Extrait choisi:

───

74Ces nouvelles dispositions soulèvent certaines questions liées à l’ambiguïté du statut miprivé, mi-public des officiers participant à ce programme. En occupant ainsi un autre emploi, les officiers sont-ils dans un état physique et mental compatibles avec les fonctions qu’ils exercent une fois en service ? Aux yeux du public, l’image des départements de police ne risque-t-elle pas de souffrir de tels arrangements ? Ces recrues agissent-elles comme officiers de police ou davantage comme agents de sécurité ? Quelle influence l’employeur secondaire exerce-t-il sur les officiers qu’il rémunère indirectement ? N’y a-t-il pas là un risque de conflit d’intérêt avec la mission de service public qui est celle du fonctionnaire de police ? Pour Mark Rosen, juriste et enseignant en droit à John Jay College of Criminal Justice (New York), les réponses à ces interrogations demeurent encore relativement floues et elles sont largement fonction des règlements édictés dans chaque municipalité [44]. Dans tous les cas, la portée de ce récent développement peut s’avérer considérable : déjà à la fin des années 1980, dans certains départements de police, le nombre d’officiers en uniforme travaillant pour un employeur extérieur pouvait dépasser le nombre de policiers en service (Reiss, 1988,1).
75Les municipalités américaines ont donc favorisé la naissance d’une police hybride. Celle-ci, nous le croyons, s’apparente bien plus que les BIDs et leurs services de sécurité à une privatisation du maintien de l’ordre en milieu urbain.

───

Items répertoriés:
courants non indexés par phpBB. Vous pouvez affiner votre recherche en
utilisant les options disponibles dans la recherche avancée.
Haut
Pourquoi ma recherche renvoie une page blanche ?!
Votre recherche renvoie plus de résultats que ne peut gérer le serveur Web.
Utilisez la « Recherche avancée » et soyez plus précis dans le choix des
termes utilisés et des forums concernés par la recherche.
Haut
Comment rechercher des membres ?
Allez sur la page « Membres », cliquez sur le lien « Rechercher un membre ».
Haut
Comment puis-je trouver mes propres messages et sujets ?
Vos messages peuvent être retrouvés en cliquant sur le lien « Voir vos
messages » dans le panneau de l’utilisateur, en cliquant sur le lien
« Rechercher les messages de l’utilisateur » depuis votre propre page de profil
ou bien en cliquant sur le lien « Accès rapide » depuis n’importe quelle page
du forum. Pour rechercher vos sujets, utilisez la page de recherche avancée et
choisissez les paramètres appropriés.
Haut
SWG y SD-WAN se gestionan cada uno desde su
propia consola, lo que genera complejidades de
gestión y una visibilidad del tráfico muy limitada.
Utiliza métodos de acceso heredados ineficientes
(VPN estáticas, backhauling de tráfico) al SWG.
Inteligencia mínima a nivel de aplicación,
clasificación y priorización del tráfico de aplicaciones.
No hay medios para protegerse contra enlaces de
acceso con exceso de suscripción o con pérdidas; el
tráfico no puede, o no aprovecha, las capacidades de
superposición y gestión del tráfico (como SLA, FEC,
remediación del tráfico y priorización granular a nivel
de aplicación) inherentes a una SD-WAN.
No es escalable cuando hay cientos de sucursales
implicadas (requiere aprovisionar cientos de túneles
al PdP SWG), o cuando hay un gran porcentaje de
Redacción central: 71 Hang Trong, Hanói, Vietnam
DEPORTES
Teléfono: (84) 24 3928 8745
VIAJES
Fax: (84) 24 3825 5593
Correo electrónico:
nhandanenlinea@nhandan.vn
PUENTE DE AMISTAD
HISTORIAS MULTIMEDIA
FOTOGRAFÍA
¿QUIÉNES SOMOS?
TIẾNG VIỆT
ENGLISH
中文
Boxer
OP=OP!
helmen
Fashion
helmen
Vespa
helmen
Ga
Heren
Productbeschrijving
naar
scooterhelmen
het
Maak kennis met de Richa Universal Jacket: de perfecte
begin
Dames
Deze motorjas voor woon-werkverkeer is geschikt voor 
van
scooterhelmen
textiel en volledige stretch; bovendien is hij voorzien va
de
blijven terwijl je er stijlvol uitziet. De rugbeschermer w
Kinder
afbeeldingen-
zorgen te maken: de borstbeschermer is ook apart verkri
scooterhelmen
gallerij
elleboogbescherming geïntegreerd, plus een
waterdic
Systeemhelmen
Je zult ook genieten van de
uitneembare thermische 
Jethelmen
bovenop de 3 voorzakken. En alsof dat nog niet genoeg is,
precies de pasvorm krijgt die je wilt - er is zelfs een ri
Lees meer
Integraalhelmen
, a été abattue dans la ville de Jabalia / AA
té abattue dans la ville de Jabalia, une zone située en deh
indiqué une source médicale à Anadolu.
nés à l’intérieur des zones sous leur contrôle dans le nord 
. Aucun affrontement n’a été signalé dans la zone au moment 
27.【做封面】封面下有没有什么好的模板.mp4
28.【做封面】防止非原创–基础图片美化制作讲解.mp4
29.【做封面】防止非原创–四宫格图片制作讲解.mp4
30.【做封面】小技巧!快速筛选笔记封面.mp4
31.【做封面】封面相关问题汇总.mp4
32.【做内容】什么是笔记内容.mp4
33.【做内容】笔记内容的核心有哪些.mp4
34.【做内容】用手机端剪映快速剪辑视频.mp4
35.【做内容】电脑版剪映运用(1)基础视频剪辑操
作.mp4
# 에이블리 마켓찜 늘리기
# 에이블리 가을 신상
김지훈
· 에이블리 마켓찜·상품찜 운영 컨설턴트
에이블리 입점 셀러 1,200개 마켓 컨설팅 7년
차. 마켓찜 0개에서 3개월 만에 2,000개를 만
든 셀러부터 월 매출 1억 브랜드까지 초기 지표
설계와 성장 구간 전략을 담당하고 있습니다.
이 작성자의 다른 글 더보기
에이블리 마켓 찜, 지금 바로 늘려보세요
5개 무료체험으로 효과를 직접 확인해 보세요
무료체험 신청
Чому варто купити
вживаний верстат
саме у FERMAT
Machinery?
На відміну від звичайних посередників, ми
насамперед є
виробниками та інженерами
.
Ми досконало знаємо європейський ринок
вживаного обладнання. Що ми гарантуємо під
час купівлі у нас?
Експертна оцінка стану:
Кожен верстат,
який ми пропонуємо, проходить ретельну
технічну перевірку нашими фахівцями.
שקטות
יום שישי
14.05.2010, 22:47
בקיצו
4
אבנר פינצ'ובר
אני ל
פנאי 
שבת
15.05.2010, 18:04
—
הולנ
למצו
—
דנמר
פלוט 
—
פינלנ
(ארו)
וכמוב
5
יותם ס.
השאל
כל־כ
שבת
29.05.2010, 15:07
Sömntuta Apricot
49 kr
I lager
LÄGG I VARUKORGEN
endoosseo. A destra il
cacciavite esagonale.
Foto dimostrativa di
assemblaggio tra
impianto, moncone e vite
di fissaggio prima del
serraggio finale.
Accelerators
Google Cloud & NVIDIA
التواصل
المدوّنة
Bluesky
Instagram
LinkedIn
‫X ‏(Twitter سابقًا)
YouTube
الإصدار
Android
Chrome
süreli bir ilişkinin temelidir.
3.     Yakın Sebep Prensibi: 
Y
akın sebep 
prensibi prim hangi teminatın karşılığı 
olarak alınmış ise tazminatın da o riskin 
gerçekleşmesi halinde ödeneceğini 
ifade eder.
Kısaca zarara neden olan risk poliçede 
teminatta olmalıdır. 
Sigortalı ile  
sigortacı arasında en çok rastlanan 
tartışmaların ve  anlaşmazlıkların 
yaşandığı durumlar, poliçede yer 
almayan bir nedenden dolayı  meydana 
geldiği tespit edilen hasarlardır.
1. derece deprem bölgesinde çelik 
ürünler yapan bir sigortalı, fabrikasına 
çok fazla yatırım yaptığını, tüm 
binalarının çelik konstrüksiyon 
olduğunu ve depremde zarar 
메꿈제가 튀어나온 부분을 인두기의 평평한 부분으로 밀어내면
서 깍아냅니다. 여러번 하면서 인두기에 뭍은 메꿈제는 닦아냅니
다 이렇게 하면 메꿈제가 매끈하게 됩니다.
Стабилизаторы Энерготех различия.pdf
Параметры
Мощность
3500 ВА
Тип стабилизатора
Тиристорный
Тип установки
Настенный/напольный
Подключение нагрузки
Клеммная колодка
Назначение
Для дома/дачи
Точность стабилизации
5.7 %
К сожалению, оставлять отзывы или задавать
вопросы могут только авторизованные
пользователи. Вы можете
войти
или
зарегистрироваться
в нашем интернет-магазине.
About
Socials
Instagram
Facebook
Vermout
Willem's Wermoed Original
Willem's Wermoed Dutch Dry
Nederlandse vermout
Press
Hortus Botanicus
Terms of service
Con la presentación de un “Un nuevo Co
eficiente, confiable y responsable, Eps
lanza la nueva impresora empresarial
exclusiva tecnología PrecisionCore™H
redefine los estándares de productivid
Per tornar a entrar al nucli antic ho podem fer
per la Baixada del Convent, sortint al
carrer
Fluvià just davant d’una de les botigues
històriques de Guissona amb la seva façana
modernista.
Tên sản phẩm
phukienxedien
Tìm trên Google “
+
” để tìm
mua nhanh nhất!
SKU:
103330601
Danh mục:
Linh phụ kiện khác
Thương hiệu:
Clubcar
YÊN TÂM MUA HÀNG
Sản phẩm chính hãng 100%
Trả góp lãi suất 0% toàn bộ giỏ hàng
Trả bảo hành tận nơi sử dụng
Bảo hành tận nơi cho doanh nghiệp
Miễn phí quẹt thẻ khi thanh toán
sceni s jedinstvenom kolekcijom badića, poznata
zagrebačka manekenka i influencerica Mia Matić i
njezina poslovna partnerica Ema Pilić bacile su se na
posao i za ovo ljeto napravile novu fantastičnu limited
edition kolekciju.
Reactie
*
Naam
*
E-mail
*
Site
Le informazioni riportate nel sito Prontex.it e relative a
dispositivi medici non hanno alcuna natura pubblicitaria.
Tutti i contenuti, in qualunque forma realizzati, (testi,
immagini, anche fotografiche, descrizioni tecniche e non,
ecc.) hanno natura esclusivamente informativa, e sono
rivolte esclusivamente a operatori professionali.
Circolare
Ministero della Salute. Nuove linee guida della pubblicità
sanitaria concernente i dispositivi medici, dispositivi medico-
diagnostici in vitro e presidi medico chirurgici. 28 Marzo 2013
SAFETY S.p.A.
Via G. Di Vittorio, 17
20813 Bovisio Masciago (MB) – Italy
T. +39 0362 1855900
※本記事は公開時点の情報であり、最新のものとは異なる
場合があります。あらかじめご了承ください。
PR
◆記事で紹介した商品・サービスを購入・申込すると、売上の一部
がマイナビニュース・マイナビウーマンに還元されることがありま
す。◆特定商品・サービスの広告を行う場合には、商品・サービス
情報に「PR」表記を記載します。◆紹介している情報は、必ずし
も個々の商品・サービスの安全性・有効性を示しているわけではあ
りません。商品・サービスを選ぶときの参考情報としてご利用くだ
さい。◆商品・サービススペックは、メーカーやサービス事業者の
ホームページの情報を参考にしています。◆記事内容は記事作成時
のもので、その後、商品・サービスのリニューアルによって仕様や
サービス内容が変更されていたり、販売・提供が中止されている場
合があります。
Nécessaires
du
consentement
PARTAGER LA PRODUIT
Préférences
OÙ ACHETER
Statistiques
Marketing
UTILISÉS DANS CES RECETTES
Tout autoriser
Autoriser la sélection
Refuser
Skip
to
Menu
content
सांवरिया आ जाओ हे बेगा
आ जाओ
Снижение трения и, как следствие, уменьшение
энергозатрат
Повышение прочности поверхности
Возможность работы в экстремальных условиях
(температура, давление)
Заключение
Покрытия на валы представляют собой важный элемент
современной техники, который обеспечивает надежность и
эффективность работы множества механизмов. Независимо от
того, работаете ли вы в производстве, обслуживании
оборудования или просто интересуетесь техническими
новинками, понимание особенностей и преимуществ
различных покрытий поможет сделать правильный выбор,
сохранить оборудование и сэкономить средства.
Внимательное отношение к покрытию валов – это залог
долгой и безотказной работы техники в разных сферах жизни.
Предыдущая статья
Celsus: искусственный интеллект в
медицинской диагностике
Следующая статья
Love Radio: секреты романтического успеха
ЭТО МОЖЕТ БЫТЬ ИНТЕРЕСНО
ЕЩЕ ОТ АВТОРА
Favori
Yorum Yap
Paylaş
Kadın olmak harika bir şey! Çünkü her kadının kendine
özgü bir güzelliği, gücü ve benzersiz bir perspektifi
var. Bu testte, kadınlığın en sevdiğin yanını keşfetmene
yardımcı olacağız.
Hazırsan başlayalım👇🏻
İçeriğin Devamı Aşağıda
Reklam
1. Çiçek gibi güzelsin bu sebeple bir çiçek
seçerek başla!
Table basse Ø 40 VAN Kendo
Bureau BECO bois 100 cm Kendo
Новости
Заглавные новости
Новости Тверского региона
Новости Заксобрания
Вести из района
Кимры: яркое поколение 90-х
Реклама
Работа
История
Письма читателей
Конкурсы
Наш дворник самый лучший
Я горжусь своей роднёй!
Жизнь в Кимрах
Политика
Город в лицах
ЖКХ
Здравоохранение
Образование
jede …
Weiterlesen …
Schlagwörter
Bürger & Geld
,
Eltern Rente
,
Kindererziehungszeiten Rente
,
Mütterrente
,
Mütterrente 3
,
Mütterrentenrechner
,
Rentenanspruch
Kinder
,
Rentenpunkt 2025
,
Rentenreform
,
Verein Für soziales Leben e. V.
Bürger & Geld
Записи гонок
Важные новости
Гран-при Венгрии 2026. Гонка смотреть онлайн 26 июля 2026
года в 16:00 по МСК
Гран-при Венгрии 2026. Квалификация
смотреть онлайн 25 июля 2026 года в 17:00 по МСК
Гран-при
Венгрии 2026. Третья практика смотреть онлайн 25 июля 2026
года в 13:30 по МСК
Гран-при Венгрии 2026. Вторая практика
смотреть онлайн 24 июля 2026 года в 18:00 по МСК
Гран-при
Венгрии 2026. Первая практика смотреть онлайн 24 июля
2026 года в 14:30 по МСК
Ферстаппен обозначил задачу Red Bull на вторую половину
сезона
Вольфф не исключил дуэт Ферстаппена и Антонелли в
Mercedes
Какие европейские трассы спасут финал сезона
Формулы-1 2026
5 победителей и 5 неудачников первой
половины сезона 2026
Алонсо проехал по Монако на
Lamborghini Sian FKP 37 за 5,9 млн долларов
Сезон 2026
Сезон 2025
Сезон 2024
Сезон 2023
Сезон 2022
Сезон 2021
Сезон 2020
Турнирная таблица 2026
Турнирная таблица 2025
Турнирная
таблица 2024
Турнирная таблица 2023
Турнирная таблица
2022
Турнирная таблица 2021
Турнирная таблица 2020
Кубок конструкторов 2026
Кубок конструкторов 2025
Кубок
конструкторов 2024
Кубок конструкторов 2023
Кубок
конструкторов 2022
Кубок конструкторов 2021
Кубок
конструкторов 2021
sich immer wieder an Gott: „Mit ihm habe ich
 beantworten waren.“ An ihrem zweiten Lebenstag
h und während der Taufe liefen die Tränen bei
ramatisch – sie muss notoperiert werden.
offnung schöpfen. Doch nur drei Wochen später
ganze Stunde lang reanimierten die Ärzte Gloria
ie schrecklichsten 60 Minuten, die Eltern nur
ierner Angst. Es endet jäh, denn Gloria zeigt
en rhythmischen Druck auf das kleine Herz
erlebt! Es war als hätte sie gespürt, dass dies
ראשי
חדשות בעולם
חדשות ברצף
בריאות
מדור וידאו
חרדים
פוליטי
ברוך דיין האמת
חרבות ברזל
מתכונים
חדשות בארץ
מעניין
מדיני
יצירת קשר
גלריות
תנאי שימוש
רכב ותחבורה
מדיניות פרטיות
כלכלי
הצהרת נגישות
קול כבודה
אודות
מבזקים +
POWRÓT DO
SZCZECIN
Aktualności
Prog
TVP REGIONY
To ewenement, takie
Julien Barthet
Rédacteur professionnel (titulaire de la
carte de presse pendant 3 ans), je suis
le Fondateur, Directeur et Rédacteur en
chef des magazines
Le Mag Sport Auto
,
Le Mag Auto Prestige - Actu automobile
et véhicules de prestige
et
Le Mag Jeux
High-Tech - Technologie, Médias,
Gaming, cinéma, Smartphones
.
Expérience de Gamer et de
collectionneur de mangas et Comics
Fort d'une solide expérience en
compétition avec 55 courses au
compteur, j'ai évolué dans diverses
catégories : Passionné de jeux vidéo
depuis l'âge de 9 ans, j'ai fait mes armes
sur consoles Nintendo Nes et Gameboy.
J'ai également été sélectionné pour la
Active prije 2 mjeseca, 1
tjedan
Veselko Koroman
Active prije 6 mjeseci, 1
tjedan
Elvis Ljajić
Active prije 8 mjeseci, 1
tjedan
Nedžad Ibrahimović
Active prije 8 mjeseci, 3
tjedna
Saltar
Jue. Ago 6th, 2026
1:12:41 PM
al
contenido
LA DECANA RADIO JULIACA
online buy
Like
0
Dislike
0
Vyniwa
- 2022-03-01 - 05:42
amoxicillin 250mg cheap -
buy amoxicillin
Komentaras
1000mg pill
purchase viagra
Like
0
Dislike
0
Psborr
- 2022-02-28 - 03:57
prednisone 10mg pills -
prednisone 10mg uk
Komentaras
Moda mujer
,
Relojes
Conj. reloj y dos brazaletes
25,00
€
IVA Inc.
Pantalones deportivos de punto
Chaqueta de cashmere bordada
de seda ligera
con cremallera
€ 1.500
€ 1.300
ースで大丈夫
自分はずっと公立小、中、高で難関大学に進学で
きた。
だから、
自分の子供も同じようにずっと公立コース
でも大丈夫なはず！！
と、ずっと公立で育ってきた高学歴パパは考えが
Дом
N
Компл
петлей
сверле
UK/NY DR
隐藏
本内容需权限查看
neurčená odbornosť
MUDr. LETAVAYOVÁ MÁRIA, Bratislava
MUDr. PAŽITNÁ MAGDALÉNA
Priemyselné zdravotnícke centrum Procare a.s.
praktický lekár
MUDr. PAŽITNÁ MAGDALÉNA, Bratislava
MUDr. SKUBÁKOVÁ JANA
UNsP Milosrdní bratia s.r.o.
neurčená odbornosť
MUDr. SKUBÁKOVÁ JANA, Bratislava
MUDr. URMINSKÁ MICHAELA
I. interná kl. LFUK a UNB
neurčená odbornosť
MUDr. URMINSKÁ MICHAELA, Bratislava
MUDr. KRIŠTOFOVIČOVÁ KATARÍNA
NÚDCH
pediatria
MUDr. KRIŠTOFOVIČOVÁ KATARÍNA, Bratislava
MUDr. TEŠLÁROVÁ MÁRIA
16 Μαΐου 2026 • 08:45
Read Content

───

Consigne: Poursuivez l'extrait sur la police hybride dans les villes américaines à partir de sa dernière phrase. Les items n'ont aucun rapport avec l'extrait.

Réponse:
76Comment justifier, sinon au moins expliquer, que les municipalités américaines puissent promouvoir les conditions favorables au développement d’un système inégalitaire avec une « sécurité du riche » pour ceux qui en ont les moyens et une « sécurité du pauvre » pour les autres qui ne peuvent compter que sur les pouvoirs publics ? L’intervention d’agents de sécurité privée sur l’espace public et le recrutement de fonctionnaires de police pour la protection d’espaces privés témoignent en fait d’une politique sécuritaire parfaitement cohérente visant à faciliter l’immixtion du secteur privé dans la gestion de la sécurité de son « espace vital ». Cette stratégie est encouragée par la nécessité pour des centaines de municipalités menacées par le déficit de préserver leurs rentrées fiscales et de relancer l’investissement privé. Cette décision, par ailleurs, leur permet de calmer les revendications salariales de leurs fonctionnaires de police sans toutefois grever davantage leur budget de fonctionnement; un audit réalisé en 2002 par l’inspection des services de Washington DC a ainsi révélé que les policiers pouvaient doubler, voire tripler leur salaire grâce à ces emplois.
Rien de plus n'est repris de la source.